'''

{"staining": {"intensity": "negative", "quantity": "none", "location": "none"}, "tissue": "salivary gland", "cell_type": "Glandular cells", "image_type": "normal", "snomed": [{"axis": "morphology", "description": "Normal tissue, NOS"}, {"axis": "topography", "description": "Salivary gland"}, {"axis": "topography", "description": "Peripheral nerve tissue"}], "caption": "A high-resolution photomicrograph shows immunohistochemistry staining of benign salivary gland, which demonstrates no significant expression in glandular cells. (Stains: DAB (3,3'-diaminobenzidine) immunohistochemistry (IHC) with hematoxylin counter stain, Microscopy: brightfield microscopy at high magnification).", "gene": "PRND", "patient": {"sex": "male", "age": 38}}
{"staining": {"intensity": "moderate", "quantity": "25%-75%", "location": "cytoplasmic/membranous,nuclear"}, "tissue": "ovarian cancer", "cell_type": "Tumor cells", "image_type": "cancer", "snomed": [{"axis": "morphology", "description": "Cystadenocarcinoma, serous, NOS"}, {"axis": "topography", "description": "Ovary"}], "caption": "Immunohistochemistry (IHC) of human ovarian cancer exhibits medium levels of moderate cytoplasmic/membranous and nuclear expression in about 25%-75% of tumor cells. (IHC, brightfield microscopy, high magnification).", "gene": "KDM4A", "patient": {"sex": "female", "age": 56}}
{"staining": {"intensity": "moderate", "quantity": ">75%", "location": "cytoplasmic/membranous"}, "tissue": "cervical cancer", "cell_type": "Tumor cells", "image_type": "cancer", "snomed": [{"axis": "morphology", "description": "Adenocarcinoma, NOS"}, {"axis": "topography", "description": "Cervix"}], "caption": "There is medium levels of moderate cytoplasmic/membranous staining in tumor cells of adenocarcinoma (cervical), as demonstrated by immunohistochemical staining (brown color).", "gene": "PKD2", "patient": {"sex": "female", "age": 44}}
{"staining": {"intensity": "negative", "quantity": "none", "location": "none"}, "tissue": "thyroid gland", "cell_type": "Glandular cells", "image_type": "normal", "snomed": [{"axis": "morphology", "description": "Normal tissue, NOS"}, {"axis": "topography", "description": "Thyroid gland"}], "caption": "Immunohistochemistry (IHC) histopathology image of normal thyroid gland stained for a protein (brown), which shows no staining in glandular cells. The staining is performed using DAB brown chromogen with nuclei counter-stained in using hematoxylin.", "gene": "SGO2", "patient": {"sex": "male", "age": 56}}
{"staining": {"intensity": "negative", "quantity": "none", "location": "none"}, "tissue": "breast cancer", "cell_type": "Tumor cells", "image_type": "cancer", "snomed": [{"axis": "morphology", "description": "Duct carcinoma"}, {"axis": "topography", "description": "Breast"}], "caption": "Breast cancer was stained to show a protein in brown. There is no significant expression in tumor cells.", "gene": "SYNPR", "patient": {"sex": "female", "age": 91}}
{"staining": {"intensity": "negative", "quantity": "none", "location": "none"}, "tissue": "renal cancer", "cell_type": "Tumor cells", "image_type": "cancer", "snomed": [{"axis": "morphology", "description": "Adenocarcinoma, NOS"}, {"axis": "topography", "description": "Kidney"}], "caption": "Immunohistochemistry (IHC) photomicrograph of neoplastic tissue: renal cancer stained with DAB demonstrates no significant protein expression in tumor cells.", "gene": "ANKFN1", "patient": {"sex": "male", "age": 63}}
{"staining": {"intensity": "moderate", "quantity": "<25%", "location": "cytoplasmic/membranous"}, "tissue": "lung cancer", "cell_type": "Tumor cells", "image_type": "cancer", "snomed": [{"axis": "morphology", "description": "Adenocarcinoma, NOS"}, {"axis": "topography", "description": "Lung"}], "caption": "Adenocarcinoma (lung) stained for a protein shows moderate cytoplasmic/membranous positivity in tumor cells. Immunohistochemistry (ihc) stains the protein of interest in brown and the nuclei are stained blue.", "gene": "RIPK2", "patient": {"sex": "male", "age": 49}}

'''

→ Exercise prompt
Each of the lines above must appear again, unchanged.

→ Reply to the exercise
{"staining": {"intensity": "negative", "quantity": "none", "location": "none"}, "tissue": "salivary gland", "cell_type": "Glandular cells", "image_type": "normal", "snomed": [{"axis": "morphology", "description": "Normal tissue, NOS"}, {"axis": "topography", "description": "Salivary gland"}, {"axis": "topography", "description": "Peripheral nerve tissue"}], "caption": "A high-resolution photomicrograph shows immunohistochemistry staining of benign salivary gland, which demonstrates no significant expression in glandular cells. (Stains: DAB (3,3'-diaminobenzidine) immunohistochemistry (IHC) with hematoxylin counter stain, Microscopy: brightfield microscopy at high magnification).", "gene": "PRND", "patient": {"sex": "male", "age": 38}}
{"staining": {"intensity": "moderate", "quantity": "25%-75%", "location": "cytoplasmic/membranous,nuclear"}, "tissue": "ovarian cancer", "cell_type": "Tumor cells", "image_type": "cancer", "snomed": [{"axis": "morphology", "description": "Cystadenocarcinoma, serous, NOS"}, {"axis": "topography", "description": "Ovary"}], "caption": "Immunohistochemistry (IHC) of human ovarian cancer exhibits medium levels of moderate cytoplasmic/membranous and nuclear expression in about 25%-75% of tumor cells. (IHC, brightfield microscopy, high magnification).", "gene": "KDM4A", "patient": {"sex": "female", "age": 56}}
{"staining": {"intensity": "moderate", "quantity": ">75%", "location": "cytoplasmic/membranous"}, "tissue": "cervical cancer", "cell_type": "Tumor cells", "image_type": "cancer", "snomed": [{"axis": "morphology", "description": "Adenocarcinoma, NOS"}, {"axis": "topography", "description": "Cervix"}], "caption": "There is medium levels of moderate cytoplasmic/membranous staining in tumor cells of adenocarcinoma (cervical), as demonstrated by immunohistochemical staining (brown color).", "gene": "PKD2", "patient": {"sex": "female", "age": 44}}
{"staining": {"intensity": "negative", "quantity": "none", "location": "none"}, "tissue": "thyroid gland", "cell_type": "Glandular cells", "image_type": "normal", "snomed": [{"axis": "morphology", "description": "Normal tissue, NOS"}, {"axis": "topography", "description": "Thyroid gland"}], "caption": "Immunohistochemistry (IHC) histopathology image of normal thyroid gland stained for a protein (brown), which shows no staining in glandular cells. The staining is performed using DAB brown chromogen with nuclei counter-stained in using hematoxylin.", "gene": "SGO2", "patient": {"sex": "male", "age": 56}}
{"staining": {"intensity": "negative", "quantity": "none", "location": "none"}, "tissue": "breast cancer", "cell_type": "Tumor cells", "image_type": "cancer", "snomed": [{"axis": "morphology", "description": "Duct carcinoma"}, {"axis": "topography", "description": "Breast"}], "caption": "Breast cancer was stained to show a protein in brown. There is no significant expression in tumor cells.", "gene": "SYNPR", "patient": {"sex": "female", "age": 91}}
{"staining": {"intensity": "negative", "quantity": "none", "location": "none"}, "tissue": "renal cancer", "cell_type": "Tumor cells", "image_type": "cancer", "snomed": [{"axis": "morphology", "description": "Adenocarcinoma, NOS"}, {"axis": "topography", "description": "Kidney"}], "caption": "Immunohistochemistry (IHC) photomicrograph of neoplastic tissue: renal cancer stained with DAB demonstrates no significant protein expression in tumor cells.", "gene": "ANKFN1", "patient": {"sex": "male", "age": 63}}
{"staining": {"intensity": "moderate", "quantity": "<25%", "location": "cytoplasmic/membranous"}, "tissue": "lung cancer", "cell_type": "Tumor cells", "image_type": "cancer", "snomed": [{"axis": "morphology", "description": "Adenocarcinoma, NOS"}, {"axis": "topography", "description": "Lung"}], "caption": "Adenocarcinoma (lung) stained for a protein shows moderate cytoplasmic/membranous positivity in tumor cells. Immunohistochemistry (ihc) stains the protein of interest in brown and the nuclei are stained blue.", "gene": "RIPK2", "patient": {"sex": "male", "age": 49}}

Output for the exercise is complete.